Towns on the peninsula, in addition to Crystal Beach (the only incorporated community), Caplen, and Gilchrist, include Port Bolivar and High Island; independent school districts serving the peninsula include Galveston and High Island.
Toll-free ferries are operated by the Texas transportation system every 20 minutes between Galveston and Port Bolivar.
Galveston Island to Port Bolivar
The Galveston-Port Bolivar ferry is the bridge between two segments of State Highway 87. South of IH-10, State Highway 87 s the only highway around Galveston Bay. The free ferry service provided by TxDOT is the only way motorists can cross the waterway between Bolivar Peninsula and Galveston Island.

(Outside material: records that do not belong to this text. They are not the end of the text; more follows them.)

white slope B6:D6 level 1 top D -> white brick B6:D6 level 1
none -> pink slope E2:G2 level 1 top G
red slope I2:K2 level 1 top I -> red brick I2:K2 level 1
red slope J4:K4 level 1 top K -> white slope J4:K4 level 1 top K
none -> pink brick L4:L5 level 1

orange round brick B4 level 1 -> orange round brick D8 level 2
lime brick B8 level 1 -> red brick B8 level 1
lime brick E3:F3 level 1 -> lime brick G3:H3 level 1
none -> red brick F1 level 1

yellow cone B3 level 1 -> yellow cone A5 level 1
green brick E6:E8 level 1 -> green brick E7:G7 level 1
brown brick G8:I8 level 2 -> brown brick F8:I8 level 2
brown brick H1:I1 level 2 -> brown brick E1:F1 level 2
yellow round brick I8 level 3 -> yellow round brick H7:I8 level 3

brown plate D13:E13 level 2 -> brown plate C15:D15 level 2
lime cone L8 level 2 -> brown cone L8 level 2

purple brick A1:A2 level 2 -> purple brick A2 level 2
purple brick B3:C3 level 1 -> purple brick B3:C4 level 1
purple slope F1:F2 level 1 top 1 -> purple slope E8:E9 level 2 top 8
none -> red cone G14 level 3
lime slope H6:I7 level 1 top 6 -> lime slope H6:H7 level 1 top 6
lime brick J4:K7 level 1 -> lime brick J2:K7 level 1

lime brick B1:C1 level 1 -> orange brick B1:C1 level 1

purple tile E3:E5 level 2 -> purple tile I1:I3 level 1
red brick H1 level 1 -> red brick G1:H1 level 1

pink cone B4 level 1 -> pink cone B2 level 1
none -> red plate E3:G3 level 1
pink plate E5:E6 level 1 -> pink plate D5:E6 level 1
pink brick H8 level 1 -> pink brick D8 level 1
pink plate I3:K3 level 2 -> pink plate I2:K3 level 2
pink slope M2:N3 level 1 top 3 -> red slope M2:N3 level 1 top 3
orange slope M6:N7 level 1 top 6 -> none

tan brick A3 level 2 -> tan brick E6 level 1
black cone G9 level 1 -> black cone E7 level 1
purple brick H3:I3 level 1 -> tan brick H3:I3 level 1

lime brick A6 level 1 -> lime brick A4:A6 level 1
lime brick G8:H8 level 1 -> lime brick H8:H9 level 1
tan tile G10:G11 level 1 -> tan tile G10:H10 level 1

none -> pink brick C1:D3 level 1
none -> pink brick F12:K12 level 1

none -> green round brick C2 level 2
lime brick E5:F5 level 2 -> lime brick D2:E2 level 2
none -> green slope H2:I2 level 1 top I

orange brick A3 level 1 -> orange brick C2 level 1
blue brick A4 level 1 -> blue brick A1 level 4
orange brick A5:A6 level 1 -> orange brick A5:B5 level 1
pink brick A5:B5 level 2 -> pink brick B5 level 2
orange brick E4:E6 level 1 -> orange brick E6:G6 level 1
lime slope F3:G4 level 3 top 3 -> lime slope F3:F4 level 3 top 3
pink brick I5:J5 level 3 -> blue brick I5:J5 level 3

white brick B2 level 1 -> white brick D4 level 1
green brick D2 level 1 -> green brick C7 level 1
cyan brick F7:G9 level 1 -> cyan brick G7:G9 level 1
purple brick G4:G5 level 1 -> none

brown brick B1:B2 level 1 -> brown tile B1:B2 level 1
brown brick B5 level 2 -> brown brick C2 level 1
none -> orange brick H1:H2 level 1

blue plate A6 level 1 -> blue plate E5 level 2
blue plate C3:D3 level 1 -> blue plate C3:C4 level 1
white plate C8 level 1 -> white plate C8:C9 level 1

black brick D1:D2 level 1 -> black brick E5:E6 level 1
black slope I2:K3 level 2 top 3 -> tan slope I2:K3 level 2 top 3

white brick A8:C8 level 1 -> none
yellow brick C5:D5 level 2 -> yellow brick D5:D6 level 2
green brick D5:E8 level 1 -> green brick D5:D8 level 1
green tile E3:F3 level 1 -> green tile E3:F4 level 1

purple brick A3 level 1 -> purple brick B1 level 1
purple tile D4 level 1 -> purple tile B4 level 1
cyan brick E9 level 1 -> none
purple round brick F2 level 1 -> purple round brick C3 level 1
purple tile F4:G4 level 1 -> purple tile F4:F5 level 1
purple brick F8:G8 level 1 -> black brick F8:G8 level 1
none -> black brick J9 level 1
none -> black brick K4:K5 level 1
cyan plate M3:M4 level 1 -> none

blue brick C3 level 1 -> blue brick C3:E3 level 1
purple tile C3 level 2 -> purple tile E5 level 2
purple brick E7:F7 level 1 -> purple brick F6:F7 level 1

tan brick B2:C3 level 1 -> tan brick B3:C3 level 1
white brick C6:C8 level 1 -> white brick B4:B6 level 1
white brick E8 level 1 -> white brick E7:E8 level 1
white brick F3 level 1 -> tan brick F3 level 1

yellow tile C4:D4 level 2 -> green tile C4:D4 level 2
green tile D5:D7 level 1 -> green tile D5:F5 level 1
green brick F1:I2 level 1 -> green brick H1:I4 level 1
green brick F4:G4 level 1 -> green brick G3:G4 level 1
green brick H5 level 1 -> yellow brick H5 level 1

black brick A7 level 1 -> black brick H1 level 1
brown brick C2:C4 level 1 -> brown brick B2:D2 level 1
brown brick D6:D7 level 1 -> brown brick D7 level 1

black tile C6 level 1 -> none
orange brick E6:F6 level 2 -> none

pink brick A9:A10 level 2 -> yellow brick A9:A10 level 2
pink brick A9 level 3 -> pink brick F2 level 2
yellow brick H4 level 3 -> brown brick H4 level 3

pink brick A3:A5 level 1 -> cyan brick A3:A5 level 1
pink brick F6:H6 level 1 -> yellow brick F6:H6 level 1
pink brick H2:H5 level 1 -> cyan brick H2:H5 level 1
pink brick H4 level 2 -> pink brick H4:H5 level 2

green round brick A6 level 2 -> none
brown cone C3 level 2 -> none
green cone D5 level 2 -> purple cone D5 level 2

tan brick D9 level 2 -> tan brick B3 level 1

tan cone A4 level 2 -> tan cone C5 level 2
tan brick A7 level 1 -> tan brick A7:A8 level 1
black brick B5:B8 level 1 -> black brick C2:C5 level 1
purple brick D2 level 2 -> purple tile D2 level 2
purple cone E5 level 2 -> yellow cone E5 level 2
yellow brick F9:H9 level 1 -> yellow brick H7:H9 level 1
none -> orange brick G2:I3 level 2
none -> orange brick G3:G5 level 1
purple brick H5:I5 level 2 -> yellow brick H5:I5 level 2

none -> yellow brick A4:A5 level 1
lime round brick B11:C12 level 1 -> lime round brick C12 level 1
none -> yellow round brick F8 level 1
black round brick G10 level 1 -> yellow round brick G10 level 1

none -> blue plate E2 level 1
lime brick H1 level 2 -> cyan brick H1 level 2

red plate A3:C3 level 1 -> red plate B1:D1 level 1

The ferry service is critical to the residents of Bolivar Peninsula when a hurricane threatens. The ferries are the primary means of evacuation through Galveston to the causeway and the mainland. Ferries continue crossing the channel until high winds and tides make their mission unsafe. The boats are then secured in their moorings at the Galveston landing facility.
The 2.7 mile trip takes approximately 18 minutes to cross one of the busiest waterways in the world. Through the Bolivar Roads Channel flows the commerce of the Port of Houston, the nations largest inland port, as well as other Galveston and Trinity Bay communities. Approximately 7,000 ships visit the Port of Houston each year.
The ferry operation consists of five boats, each of which can carry approximately 70 vehicles, 500 passengers and six crewmembers. Each ferry is capable of carrying eight 18-wheel trucks weighing 80,000 pounds each. All of the boats are double-ended with a pilothouse on each end, and the Captain changes from one pilothouse to the other to go in the opposite direction
Alternate Route to avoid the Ferry thru Baytown and Winnie:
Take IH 10 east thru Baytown and to Winnie, Texas. At Winnie, turn south on Hwy 124. Head south on 124 to the beach. Turn right, (going west) for about 14 miles thru Gilchrist to Crystal Beach. You will be entering Crystal Beach at Singing Sands subdivision and on the right of the highway is the new water storage tank.